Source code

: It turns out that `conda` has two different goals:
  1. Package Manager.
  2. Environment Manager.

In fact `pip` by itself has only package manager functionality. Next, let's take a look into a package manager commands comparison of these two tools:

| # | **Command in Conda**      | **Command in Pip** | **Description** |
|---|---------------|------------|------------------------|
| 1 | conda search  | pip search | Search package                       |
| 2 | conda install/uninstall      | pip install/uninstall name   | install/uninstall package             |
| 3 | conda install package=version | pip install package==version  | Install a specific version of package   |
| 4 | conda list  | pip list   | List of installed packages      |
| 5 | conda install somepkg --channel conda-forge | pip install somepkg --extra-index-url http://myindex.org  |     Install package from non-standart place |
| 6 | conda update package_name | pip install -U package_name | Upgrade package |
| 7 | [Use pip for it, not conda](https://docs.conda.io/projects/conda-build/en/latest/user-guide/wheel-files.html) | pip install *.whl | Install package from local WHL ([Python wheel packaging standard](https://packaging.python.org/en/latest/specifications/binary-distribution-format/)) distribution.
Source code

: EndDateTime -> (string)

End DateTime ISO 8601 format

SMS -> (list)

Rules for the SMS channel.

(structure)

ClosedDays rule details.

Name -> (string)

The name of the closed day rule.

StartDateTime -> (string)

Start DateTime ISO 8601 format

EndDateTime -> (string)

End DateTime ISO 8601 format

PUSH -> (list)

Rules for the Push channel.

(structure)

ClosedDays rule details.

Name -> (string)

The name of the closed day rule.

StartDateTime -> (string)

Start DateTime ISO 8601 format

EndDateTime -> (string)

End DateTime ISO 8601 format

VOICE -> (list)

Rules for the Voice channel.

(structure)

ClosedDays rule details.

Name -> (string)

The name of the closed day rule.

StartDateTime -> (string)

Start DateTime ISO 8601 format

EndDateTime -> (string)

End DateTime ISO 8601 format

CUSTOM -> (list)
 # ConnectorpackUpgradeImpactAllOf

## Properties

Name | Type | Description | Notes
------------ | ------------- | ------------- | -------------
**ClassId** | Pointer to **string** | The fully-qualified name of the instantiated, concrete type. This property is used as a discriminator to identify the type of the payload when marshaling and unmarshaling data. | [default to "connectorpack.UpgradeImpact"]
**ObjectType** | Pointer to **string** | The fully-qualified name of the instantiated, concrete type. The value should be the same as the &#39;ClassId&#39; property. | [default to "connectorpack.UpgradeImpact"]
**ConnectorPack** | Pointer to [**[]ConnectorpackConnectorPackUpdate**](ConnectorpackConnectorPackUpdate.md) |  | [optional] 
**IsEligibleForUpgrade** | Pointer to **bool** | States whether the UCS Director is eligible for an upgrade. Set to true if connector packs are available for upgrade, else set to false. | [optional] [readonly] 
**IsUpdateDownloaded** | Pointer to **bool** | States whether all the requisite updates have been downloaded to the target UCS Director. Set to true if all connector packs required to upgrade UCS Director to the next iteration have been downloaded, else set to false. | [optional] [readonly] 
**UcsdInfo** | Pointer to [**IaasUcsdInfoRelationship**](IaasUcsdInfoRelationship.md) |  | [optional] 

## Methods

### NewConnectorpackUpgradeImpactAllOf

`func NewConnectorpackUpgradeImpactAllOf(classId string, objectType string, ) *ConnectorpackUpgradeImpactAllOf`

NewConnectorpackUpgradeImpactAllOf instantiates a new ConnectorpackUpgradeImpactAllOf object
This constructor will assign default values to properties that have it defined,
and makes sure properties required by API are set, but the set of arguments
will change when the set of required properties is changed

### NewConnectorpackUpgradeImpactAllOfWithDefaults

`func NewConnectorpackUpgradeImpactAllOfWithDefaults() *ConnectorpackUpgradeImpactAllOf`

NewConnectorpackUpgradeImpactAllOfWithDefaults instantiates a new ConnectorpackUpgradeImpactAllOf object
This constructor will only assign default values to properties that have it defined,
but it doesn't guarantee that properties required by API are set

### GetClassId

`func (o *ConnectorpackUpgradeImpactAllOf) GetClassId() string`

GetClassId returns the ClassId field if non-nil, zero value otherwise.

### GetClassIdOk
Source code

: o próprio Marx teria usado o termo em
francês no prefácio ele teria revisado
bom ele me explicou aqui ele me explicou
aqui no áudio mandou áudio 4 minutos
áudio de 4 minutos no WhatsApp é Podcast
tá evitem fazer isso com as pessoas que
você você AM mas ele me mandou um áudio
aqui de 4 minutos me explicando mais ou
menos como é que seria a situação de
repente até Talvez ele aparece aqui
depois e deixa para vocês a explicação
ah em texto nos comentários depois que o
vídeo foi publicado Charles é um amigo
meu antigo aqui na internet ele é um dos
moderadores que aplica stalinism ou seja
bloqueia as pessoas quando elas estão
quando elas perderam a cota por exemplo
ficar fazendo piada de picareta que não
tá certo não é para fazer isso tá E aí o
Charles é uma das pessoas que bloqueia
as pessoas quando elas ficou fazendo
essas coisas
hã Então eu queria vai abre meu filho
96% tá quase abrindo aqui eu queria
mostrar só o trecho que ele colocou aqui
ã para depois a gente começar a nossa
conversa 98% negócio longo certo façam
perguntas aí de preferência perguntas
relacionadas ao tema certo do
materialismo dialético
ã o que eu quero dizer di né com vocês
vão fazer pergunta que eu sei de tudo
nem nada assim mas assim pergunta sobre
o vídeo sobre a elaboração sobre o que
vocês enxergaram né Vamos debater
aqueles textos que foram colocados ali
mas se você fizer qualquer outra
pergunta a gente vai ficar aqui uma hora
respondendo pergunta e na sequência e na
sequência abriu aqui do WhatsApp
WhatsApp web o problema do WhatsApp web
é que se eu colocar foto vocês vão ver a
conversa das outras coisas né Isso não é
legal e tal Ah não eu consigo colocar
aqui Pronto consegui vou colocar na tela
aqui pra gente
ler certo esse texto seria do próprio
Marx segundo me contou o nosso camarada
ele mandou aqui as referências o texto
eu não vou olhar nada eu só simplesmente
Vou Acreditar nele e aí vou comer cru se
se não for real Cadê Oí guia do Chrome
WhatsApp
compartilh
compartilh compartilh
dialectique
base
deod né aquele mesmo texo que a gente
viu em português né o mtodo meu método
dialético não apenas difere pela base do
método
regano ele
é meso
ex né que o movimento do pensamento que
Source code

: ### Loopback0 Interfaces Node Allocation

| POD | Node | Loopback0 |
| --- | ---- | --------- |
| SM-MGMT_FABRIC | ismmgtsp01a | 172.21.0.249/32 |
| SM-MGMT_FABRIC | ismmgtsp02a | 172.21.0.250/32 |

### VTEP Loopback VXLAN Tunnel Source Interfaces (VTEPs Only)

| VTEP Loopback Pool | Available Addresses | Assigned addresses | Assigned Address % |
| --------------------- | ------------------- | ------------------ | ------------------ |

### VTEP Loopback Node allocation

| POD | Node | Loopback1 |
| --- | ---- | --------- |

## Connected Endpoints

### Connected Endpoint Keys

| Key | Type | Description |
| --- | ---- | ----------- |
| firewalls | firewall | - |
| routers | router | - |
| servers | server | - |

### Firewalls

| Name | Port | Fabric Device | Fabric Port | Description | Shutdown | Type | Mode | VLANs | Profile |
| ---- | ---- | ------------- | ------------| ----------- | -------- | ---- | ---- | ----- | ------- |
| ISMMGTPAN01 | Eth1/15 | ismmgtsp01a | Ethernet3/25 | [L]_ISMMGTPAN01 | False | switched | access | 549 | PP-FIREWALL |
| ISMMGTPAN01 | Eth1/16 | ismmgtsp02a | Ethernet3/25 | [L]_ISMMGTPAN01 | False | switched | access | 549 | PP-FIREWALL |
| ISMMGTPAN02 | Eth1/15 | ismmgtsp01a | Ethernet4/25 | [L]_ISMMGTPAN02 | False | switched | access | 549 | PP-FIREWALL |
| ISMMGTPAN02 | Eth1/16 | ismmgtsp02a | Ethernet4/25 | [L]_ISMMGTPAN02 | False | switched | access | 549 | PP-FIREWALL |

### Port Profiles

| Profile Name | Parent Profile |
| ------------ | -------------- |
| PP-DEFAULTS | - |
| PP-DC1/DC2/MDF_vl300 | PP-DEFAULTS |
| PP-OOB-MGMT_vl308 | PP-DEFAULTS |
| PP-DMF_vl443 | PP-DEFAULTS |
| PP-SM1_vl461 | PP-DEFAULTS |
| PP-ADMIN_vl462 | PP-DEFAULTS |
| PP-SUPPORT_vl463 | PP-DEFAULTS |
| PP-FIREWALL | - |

* * *

> **DIRECTIONS**
Extract every line in the entries above that contains the word "quando". The match is case-sensitive.

> **REPLY**
bloqueia as pessoas quando elas estão
quando elas perderam a cota por exemplo
as pessoas quando elas ficou fazendo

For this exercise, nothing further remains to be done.